Marian Anderson String Quartet to perform at St. Peter’s May 5
The Marian Anderson String Quartet, the first African American ensemble to win an international classical music competition, will present a program on the theme of enslavement in a special appearance at 7:30 p.m., Friday, May 5, at St. Peter’s Episcopal Church, Lewes.
Church doors will open 30 minutes before the performance.
The event marks the conclusion of this season’s St. Cecilia Music Guild-sponsored series that has celebrated the expertise of women in various forms of music performance.
The appearance in Lewes of this critically acclaimed all-female ensemble from Texas is sandwiched between its performances at the California Center for the Arts two days earlier and the Georgetown Concert Series Sunday, May 7, in Washington, D.C.
“Their rich program will present works reflecting on the theme of enslavement, beginning with ‘At the Purchaser’s Option with Variations,’ composed by Rhiannon Giddens,” said T.J. Thomas, St.

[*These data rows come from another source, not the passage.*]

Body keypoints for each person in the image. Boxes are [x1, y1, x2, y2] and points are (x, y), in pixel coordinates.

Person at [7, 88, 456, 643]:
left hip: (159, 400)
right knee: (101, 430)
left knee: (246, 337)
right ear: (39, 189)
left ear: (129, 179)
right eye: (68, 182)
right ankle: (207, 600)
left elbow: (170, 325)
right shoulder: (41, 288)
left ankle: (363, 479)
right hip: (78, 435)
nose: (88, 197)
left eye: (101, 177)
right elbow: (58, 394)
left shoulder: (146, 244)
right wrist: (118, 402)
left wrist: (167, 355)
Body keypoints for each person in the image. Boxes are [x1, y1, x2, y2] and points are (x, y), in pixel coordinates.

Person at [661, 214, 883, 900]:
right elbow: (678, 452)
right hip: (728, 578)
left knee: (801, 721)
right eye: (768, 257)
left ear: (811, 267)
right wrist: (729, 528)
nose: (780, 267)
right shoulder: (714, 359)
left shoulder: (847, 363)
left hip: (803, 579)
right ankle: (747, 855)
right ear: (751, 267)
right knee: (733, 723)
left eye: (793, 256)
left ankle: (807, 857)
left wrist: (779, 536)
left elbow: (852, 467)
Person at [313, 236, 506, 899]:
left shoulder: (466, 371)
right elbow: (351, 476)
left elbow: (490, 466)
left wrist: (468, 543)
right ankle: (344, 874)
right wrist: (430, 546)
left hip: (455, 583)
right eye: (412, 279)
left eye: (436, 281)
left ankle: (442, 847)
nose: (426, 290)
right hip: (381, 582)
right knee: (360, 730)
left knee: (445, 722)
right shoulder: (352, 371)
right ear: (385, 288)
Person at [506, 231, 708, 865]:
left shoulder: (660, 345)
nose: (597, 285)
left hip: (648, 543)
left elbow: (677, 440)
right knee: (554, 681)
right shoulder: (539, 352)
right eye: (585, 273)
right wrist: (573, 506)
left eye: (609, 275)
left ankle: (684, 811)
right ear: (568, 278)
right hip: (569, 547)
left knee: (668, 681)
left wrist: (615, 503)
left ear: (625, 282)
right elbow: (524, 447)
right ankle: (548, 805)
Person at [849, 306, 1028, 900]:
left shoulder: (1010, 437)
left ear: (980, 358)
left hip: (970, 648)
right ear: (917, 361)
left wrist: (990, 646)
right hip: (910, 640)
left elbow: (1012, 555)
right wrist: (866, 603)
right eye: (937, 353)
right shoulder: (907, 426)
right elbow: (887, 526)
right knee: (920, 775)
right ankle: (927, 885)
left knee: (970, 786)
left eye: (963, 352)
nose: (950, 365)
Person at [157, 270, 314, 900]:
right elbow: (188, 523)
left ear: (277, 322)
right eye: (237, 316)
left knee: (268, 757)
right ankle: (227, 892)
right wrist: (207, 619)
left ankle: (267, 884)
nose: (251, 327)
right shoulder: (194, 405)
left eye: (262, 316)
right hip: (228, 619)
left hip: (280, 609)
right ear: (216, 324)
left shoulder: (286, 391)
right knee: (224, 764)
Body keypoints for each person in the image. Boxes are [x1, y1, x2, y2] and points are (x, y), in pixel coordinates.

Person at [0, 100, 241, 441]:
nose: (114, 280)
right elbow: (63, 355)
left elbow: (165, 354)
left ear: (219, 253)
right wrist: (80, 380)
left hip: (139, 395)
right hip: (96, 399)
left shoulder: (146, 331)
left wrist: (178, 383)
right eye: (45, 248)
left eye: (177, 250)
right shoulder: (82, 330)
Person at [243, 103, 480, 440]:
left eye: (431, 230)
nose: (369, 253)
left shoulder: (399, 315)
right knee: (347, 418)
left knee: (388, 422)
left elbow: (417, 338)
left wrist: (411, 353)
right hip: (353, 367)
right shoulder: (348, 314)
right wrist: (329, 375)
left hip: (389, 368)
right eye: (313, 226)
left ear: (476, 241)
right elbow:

Peter’s minister of music. Giddens, a composer, songwriter, singer and sometime actor, is a MacArthur Genius Grant recipient and a Grammy Award winner.
The program continues with a suite composed by University of Tennessee music professor Jonathan McNair that tells the story of the Underground Railroad which, according to some estimates, helped guide 100,000 enslaved people to freedom between 1810 and 1850.

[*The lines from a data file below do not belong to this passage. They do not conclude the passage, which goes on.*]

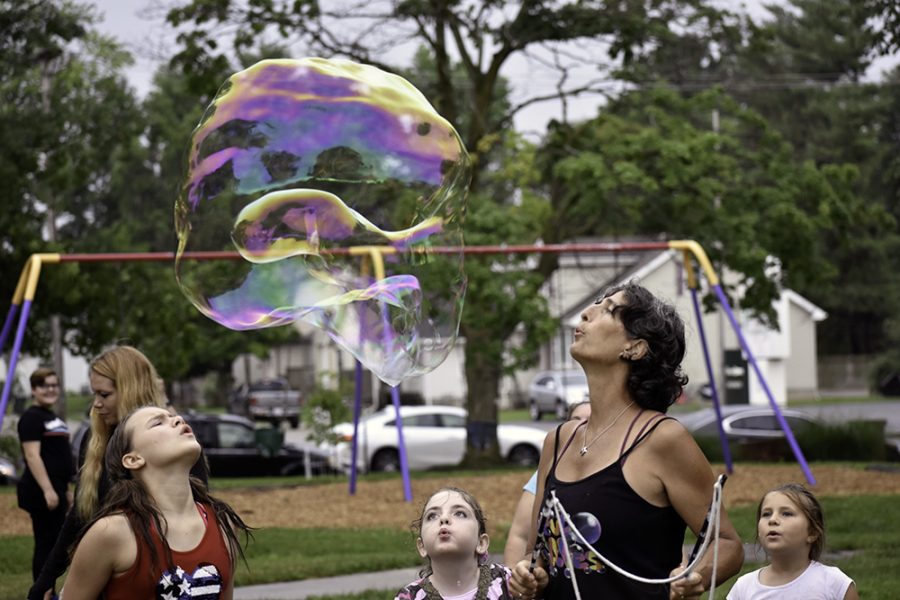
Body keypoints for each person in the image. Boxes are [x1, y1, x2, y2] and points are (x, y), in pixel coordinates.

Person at [510, 282, 744, 600]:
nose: (586, 313)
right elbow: (536, 555)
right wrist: (528, 575)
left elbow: (727, 544)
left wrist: (695, 577)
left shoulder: (662, 439)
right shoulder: (558, 440)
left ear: (635, 347)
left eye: (608, 310)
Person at [28, 345, 209, 600]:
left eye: (104, 394)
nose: (97, 404)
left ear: (129, 389)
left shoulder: (175, 443)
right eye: (94, 394)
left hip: (162, 580)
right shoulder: (96, 439)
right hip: (105, 577)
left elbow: (200, 518)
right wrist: (47, 578)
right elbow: (80, 515)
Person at [62, 405, 249, 598]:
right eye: (158, 423)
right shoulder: (111, 533)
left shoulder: (223, 524)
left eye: (174, 417)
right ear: (133, 459)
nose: (178, 420)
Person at [726, 483, 858, 600]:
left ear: (812, 532)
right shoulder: (743, 588)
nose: (772, 520)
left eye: (786, 513)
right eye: (766, 514)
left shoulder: (833, 583)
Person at [395, 486, 526, 600]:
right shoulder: (409, 596)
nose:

The quartet has also selected pieces to honor its illustrious namesake, contralto Marian Anderson. In 1991, to celebrate its achievement as winner of the International Cleveland Quartet Competition, the quartet received permission from Anderson to use her name as its new one.
The program will conclude with a performance of Czech composer Antonín Dvorak’s beloved “American Quartet,” a specifically African American-inspired piece in which Dvorak focused on the music and experience of Black Americans.

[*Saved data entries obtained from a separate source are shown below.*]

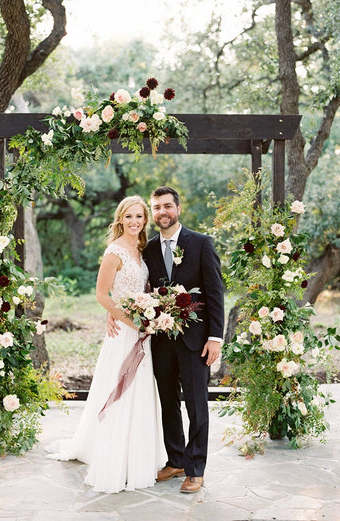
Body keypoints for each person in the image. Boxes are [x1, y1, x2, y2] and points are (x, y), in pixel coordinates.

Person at [45, 195, 166, 493]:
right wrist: (127, 320)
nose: (135, 222)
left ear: (145, 220)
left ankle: (137, 453)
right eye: (129, 217)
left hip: (142, 329)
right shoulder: (114, 251)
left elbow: (143, 288)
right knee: (120, 388)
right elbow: (101, 294)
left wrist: (150, 314)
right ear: (120, 219)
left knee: (140, 389)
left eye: (139, 217)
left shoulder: (141, 249)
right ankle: (114, 457)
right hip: (126, 332)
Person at [143, 186, 224, 494]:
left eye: (167, 206)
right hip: (161, 341)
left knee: (196, 406)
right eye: (156, 208)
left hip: (196, 341)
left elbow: (215, 293)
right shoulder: (148, 249)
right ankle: (175, 459)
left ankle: (195, 468)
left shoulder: (201, 243)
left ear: (178, 208)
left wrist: (215, 338)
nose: (162, 212)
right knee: (167, 403)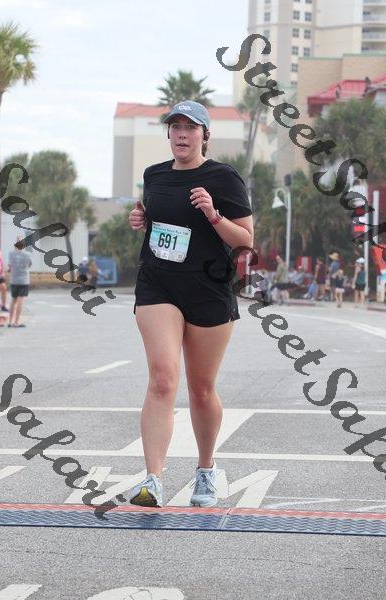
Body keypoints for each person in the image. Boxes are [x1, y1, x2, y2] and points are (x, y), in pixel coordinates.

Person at [127, 100, 253, 508]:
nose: (182, 133)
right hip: (158, 284)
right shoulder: (154, 175)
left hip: (208, 289)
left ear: (204, 135)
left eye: (190, 127)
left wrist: (214, 215)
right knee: (163, 378)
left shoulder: (223, 177)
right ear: (168, 133)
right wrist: (141, 221)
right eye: (175, 126)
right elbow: (160, 224)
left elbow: (245, 240)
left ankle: (205, 468)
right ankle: (153, 480)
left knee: (201, 389)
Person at [7, 236, 32, 327]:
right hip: (23, 280)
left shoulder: (11, 254)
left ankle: (10, 321)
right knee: (20, 300)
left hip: (14, 280)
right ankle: (16, 322)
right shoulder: (27, 254)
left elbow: (9, 267)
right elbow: (29, 265)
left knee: (13, 300)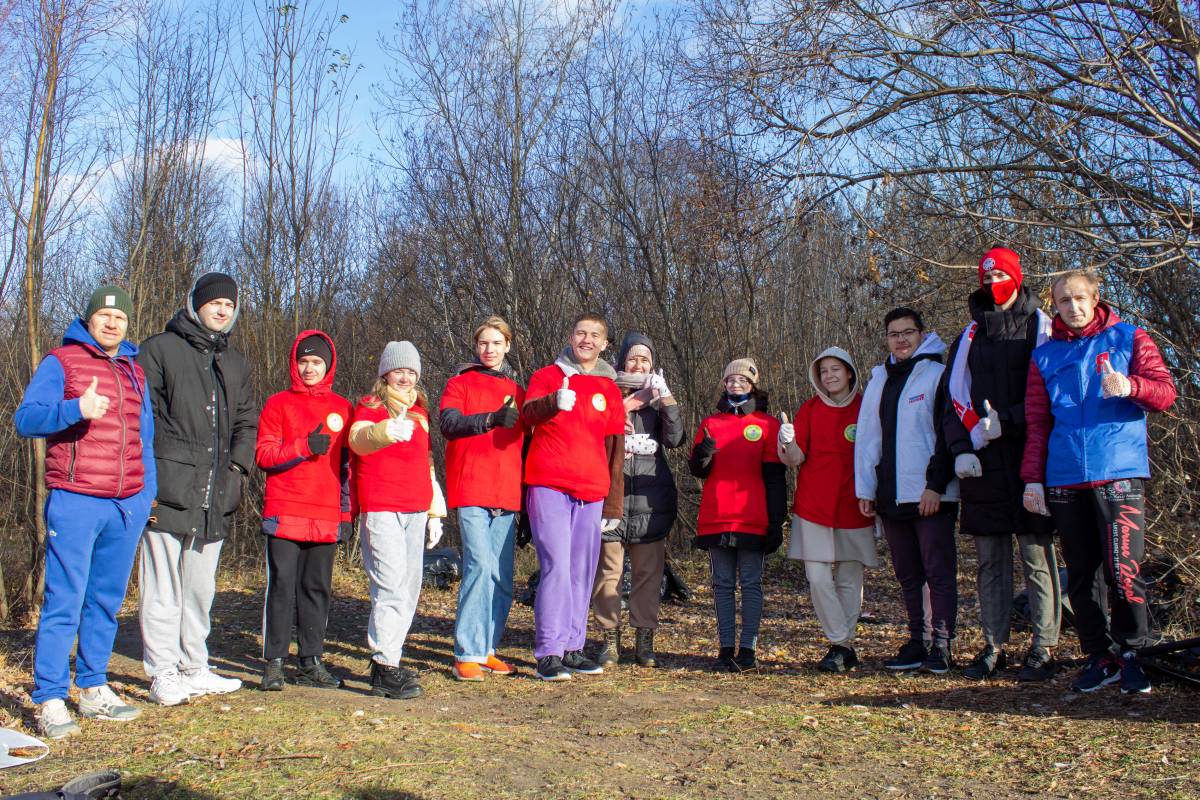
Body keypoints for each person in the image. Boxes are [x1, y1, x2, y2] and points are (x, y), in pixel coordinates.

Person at [1021, 270, 1176, 694]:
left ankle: (1134, 655)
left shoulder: (1129, 338)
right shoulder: (1045, 356)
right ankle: (1099, 656)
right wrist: (1032, 479)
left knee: (1124, 571)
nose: (1072, 307)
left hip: (1118, 471)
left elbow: (1166, 393)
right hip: (1064, 478)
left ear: (1095, 298)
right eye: (1063, 301)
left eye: (1079, 298)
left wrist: (1132, 385)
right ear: (1055, 307)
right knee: (1081, 574)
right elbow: (1037, 422)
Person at [14, 286, 155, 739]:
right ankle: (51, 697)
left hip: (125, 504)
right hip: (75, 499)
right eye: (104, 315)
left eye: (120, 318)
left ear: (128, 325)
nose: (112, 323)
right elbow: (26, 419)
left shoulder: (135, 370)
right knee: (64, 600)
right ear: (90, 319)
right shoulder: (61, 362)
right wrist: (77, 408)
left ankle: (93, 688)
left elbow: (144, 440)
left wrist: (144, 497)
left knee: (106, 602)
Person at [138, 272, 256, 706]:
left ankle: (194, 666)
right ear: (195, 304)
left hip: (216, 492)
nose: (222, 311)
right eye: (214, 303)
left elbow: (246, 422)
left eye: (230, 305)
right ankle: (163, 672)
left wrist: (239, 471)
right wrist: (148, 478)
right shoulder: (158, 350)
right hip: (167, 488)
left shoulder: (235, 362)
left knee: (199, 588)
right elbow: (142, 420)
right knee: (162, 587)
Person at [944, 247, 1061, 682]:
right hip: (983, 463)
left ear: (1017, 278)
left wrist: (1007, 422)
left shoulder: (1043, 328)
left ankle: (1044, 645)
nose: (995, 287)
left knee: (1037, 556)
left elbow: (1049, 393)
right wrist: (963, 447)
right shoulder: (969, 335)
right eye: (987, 280)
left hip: (1031, 458)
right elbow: (950, 401)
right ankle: (995, 644)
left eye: (1002, 278)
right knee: (990, 561)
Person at [520, 314, 625, 682]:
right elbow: (526, 415)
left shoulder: (609, 389)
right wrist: (552, 402)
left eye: (594, 335)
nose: (587, 339)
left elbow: (615, 446)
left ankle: (572, 647)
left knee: (582, 570)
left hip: (592, 489)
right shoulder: (547, 376)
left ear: (604, 344)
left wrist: (614, 503)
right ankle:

Throughout the years, the Marian Anderson String Quartet’s artistic endeavors have brought them to New York’s Alice Tully Hall and the Chamber Music Society at Lincoln Center, to the Library of Congress, and to Washington D.C.’s Kennedy Center as part of the 52nd presidential inaugural celebration.
Driven by the members’ belief in the power of education, the quartet has performed in hundreds of churches, libraries, museums, soup kitchens and prisons, and the musicians have been on the faculty of numerous U.S. universities.
St. Peter’s is located at the corner of Second and Market streets in downtown Lewes. Now concluding its seventh season, the St. Cecilia Music Guild offers concerts free of charge to residents of eastern Sussex County. Freewill offerings will be warmly appreciated.